Automating Maps Favorites
November 20, 2016 at 9:14 PM by Dr. Drang
Here’s a bit of automation I’m not particularly proud of, but it got the job done and saved me a lot of time in two ways. It’s the clearest evidence I can muster that you don’t have to be a good—or even halfway decent—programmer to take advantage of automation.
A couple of weeks ago, I needed to drive around an unfamiliar area to do a brief overview of a couple of dozen buildings that I was going to be inspecting in detail the following week. Because this pre-inspection was going to be done on a Sunday, I wanted it go as quickly as possible. I had the addresses of all the buildings, and I knew they were all in an area that covered only a few square miles, but because I didn’t know the area well, I couldn’t figure out the most efficient way to visit all the properties just by looking at the addresses.
The best way to plan my tour would be to have them all laid out on a map. Both Apple Maps and Google Maps make it easy to plot a single address, but they don’t make it easy to several addresses at once. In the past, I’d been able to do that through the Google Maps API, but that was many years ago, and I didn’t feel confident that what I knew back then would still work today.
Both Apple and Google Maps let you save locations, but it’s a manual process that requires several steps for each address. I decided to automate that process with a Keyboard Maestro macro that mimicked the steps I would take doing the job manually. I chose to use Apple Maps, because I prefer its user interface and because I was certain that addresses saved in Maps on my Mac would be available in Maps on my iPhone.
The way to get several addresses saved in Apple Maps is to add them to your Favorites list. Once they’re in your Favorites, they’ll appear automatically in any view on your iPhone that includes their location.
(These are not the addresses I was going to inspect. I just chose a bunch of spots in Berwyn for the purposes of this illustration. Why Berwyn? To amuse any fans of Svengoolie in my readership.)
I started with a list of addresses in BBEdit, one per line. To add an address to Favorites, the macro performs the following steps, just like I would do:
- Select the next line in BBEdit.
- Copy it.
- Switch to Maps.
- Paste the address into Maps’s Find field and do the find.
Click the information button in the flag that appears next to the pin.
Click the share button and choose Add to Favorites from the menu.

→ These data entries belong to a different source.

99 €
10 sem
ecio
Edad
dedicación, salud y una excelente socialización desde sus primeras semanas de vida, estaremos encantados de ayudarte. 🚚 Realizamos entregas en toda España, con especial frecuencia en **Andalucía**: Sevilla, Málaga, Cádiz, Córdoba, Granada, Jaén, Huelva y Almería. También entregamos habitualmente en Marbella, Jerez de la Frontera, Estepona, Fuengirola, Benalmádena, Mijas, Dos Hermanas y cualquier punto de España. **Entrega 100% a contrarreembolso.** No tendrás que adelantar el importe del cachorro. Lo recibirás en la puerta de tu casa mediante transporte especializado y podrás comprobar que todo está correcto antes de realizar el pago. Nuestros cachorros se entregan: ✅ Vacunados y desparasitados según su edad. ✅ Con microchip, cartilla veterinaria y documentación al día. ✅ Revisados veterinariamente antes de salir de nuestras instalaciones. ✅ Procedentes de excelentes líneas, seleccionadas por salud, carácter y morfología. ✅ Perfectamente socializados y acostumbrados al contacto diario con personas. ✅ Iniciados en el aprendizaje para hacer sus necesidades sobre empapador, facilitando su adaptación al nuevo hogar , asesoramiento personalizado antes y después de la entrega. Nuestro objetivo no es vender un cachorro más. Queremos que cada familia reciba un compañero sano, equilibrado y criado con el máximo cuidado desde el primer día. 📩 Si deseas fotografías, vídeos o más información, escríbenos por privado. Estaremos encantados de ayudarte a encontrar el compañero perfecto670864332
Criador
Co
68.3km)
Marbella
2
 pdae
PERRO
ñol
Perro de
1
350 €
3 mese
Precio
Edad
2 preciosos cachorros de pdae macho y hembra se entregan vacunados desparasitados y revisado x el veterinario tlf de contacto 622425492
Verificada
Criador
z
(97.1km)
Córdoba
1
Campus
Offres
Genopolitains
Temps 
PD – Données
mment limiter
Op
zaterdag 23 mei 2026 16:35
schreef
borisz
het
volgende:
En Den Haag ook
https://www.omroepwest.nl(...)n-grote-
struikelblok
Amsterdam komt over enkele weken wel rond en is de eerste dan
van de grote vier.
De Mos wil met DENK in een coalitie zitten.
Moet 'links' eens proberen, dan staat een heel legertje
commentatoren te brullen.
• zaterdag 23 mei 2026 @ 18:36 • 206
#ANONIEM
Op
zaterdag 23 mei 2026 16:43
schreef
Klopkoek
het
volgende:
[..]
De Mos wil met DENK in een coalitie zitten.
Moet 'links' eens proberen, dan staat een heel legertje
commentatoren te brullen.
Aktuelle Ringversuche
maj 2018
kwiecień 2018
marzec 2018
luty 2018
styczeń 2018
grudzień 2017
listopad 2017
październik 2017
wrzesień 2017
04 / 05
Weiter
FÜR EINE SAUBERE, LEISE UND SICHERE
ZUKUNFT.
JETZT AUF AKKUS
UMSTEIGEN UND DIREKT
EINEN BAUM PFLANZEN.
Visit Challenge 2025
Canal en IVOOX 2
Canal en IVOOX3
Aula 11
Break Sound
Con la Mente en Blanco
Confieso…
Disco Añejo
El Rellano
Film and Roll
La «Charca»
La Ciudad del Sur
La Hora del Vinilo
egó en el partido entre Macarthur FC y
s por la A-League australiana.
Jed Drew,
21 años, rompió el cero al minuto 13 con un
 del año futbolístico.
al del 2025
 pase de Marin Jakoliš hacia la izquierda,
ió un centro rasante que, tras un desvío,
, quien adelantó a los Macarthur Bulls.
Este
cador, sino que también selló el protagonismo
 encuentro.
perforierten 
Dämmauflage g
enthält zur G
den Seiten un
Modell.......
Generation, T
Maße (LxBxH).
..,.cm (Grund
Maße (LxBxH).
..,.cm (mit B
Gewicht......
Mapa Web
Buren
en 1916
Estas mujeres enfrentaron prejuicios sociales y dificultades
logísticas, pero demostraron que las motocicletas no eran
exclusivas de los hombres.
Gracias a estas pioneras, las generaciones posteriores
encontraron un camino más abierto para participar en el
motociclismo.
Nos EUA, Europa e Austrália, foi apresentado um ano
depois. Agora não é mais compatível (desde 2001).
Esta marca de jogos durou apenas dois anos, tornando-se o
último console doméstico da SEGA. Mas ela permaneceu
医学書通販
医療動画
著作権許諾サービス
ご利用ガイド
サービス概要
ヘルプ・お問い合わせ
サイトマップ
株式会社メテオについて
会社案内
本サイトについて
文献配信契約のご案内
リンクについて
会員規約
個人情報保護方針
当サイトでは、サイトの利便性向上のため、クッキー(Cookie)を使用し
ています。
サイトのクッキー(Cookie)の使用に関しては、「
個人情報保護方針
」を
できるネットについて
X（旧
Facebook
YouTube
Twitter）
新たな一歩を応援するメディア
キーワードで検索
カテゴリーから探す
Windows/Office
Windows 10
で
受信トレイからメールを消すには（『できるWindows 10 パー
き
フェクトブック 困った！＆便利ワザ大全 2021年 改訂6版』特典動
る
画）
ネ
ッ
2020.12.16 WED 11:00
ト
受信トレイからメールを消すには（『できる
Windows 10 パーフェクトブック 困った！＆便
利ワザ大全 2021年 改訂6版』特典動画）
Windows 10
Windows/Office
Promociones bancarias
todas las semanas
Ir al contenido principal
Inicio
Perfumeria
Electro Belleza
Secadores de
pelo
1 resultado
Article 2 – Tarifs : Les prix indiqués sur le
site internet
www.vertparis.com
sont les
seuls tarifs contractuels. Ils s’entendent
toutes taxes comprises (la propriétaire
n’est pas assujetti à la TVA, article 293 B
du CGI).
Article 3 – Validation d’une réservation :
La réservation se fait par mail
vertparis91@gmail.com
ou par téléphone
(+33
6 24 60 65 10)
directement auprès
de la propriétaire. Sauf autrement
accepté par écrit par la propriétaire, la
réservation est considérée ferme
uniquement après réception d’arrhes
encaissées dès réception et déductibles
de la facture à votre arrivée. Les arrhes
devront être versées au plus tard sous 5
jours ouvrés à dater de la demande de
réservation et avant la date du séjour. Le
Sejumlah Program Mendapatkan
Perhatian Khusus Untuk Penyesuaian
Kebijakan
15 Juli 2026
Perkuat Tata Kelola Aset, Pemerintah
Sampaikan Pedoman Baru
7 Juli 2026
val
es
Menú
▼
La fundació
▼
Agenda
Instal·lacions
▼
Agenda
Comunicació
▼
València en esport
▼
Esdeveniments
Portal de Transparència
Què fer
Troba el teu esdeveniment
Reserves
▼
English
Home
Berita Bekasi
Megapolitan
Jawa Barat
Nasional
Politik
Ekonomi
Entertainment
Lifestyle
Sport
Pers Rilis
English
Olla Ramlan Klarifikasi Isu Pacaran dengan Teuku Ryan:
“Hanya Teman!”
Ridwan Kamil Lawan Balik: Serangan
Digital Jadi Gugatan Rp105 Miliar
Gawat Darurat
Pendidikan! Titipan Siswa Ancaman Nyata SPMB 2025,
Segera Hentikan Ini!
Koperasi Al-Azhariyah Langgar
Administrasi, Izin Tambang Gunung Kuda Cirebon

Although I can write it as six steps, it works out to many more steps in Keyboard Maestro, partly because things like “Select the next line in BBEdit” involve a few keystrokes, and partly because pauses are necessary at a few spots to allow interface elements to appear. As usual, it took a couple of trial runs to get the pauses right.
If you think you might use this macro, you can download it.
Once I had the macro working, it was a simple matter to just keep hitting ⌃⌥⌘F again and again until I’d worked my way through the list of addresses and had Favorites fully populated. I then opened Maps on my phone and there they were.
I said at the beginning that this macro saved my time in two ways. First, of course, it saved me time in adding all the addresses to my Favorites list. More important, though, is the time it saved me in routing myself efficiently to all the buildings. That was worth at least two hours of my Sunday.
And as you can see, there’s nothing clever about this macro. It doesn’t involve loops, decisions, functions, or any other computer sciencey stuff. It’s just a straight translation of the manual steps into Keyboard Maestro actions. Anyone can do automation like this, and the Mac would be poorer if this ability disappeared.